» Aim of the exercise
What are the lines, copied exactly, from the one containing "(pin unspecified line (at 40.64 -5.08" through the last line of the records below, both included?

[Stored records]

>>>

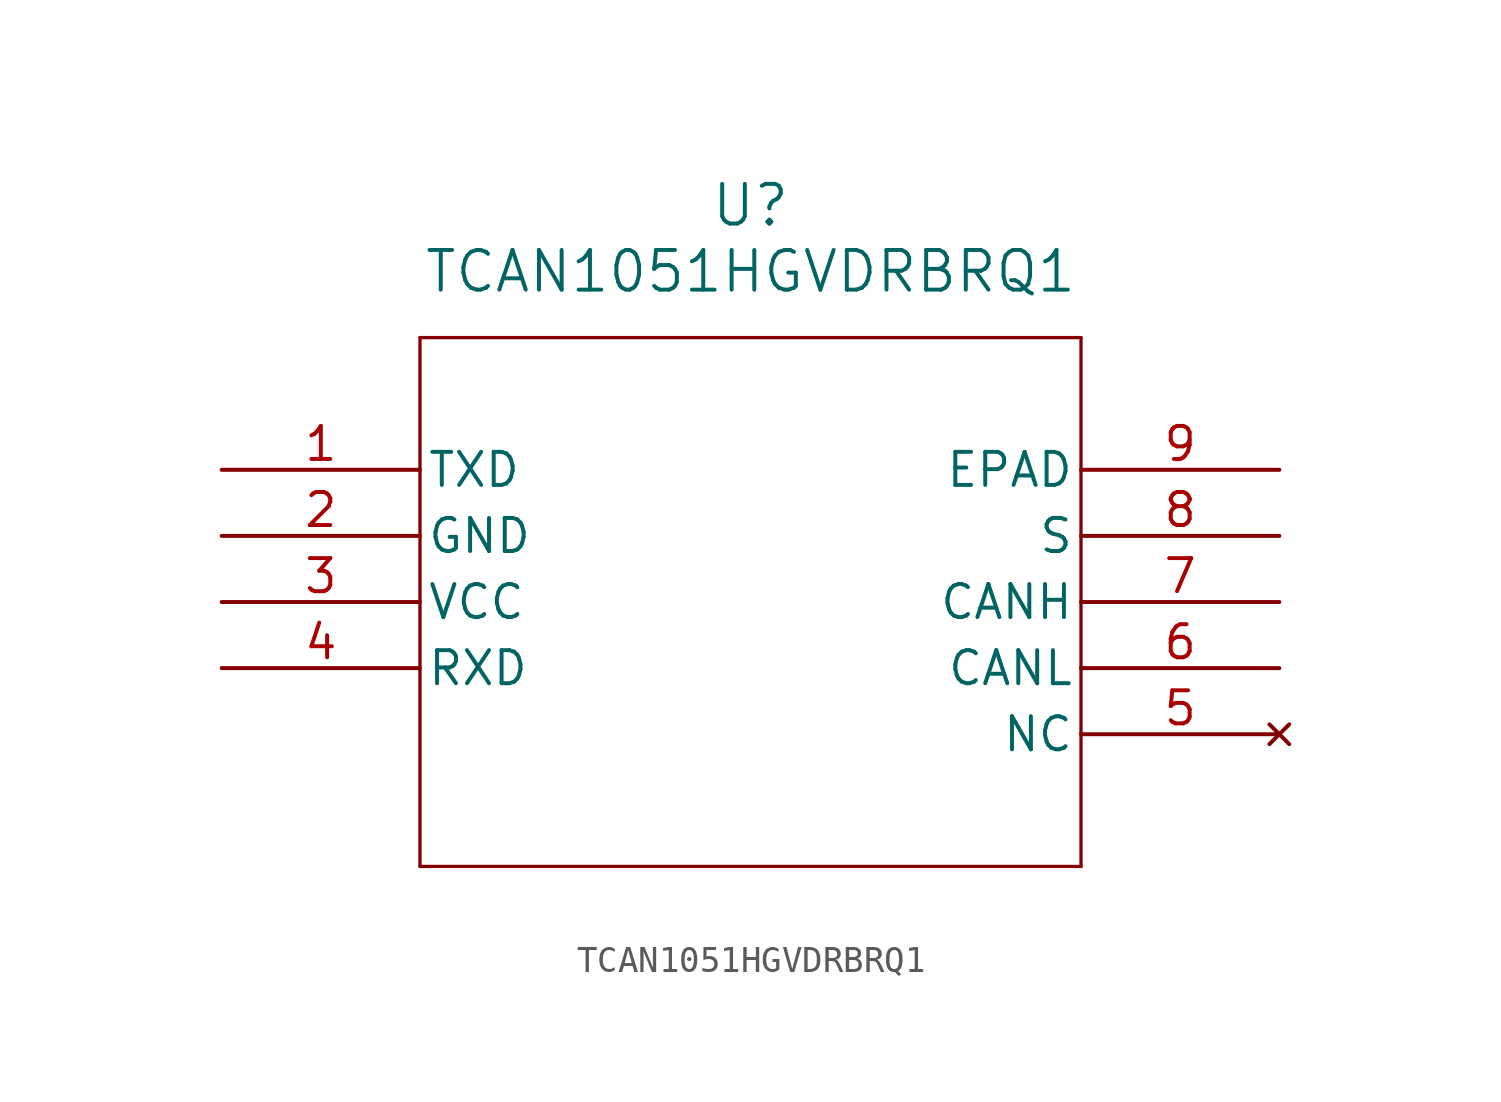
<source format=kicad_sym>
(kicad_symbol_lib
  (version 20211014)
  (generator kicad_symbol_editor)
  (symbol "TCAN1051HGVDRBRQ1"
    (pin_names
      (offset 0.254))
    (property "Reference" "U"
      (at 20.32 10.16 0)
      (effects (font (size 1.524 1.524))))
    (property "Value" "TCAN1051HGVDRBRQ1"
      (at 20.32 7.62 0)
      (effects (font (size 1.524 1.524))))
    (symbol "TCAN1051HGVDRBRQ1_0_1"
      (polyline (pts (xy 7.62 5.08) (xy 7.62 -15.24)) (stroke (width 0.127) (type default) (color 0 0 0 0)) (fill (type none)))
      (polyline (pts (xy 7.62 -15.24) (xy 33.02 -15.24)) (stroke (width 0.127) (type default) (color 0 0 0 0)) (fill (type none)))
      (polyline (pts (xy 33.02 -15.24) (xy 33.02 5.08)) (stroke (width 0.127) (type default) (color 0 0 0 0)) (fill (type none)))
      (polyline (pts (xy 33.02 5.08) (xy 7.62 5.08)) (stroke (width 0.127) (type default) (color 0 0 0 0)) (fill (type none)))
      (pin unspecified line (at 0 0 0) (length 7.62) (name "TXD" (effects (font (size 1.27 1.27)))) (number "1" (effects (font (size 1.27 1.27)))))
      (pin power_out line (at 0 -2.54 0) (length 7.62) (name "GND" (effects (font (size 1.27 1.27)))) (number "2" (effects (font (size 1.27 1.27)))))
      (pin power_in line (at 0 -5.08 0) (length 7.62) (name "VCC" (effects (font (size 1.27 1.27)))) (number "3" (effects (font (size 1.27 1.27)))))
      (pin unspecified line (at 0 -7.62 0) (length 7.62) (name "RXD" (effects (font (size 1.27 1.27)))) (number "4" (effects (font (size 1.27 1.27)))))
      (pin no_connect line (at 40.64 -10.16 180) (length 7.62) (name "NC" (effects (font (size 1.27 1.27)))) (number "5" (effects (font (size 1.27 1.27)))))
      (pin unspecified line (at 40.64 -7.62 180) (length 7.62) (name "CANL" (effects (font (size 1.27 1.27)))) (number "6" (effects (font (size 1.27 1.27)))))
      (pin unspecified line (at 40.64 -5.08 180) (length 7.62) (name "CANH" (effects (font (size 1.27 1.27)))) (number "7" (effects (font (size 1.27 1.27)))))
      (pin unspecified line (at 40.64 -2.54 180) (length 7.62) (name "S" (effects (font (size 1.27 1.27)))) (number "8" (effects (font (size 1.27 1.27)))))
      (pin unspecified line (at 40.64 0 180) (length 7.62) (name "EPAD" (effects (font (size 1.27 1.27)))) (number "9" (effects (font (size 1.27 1.27))))))))
</source>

<<<

» Task response
      (pin unspecified line (at 40.64 -5.08 180) (length 7.62) (name "CANH" (effects (font (size 1.27 1.27)))) (number "7" (effects (font (size 1.27 1.27)))))
      (pin unspecified line (at 40.64 -2.54 180) (length 7.62) (name "S" (effects (font (size 1.27 1.27)))) (number "8" (effects (font (size 1.27 1.27)))))
      (pin unspecified line (at 40.64 0 180) (length 7.62) (name "EPAD" (effects (font (size 1.27 1.27)))) (number "9" (effects (font (size 1.27 1.27))))))))
</source>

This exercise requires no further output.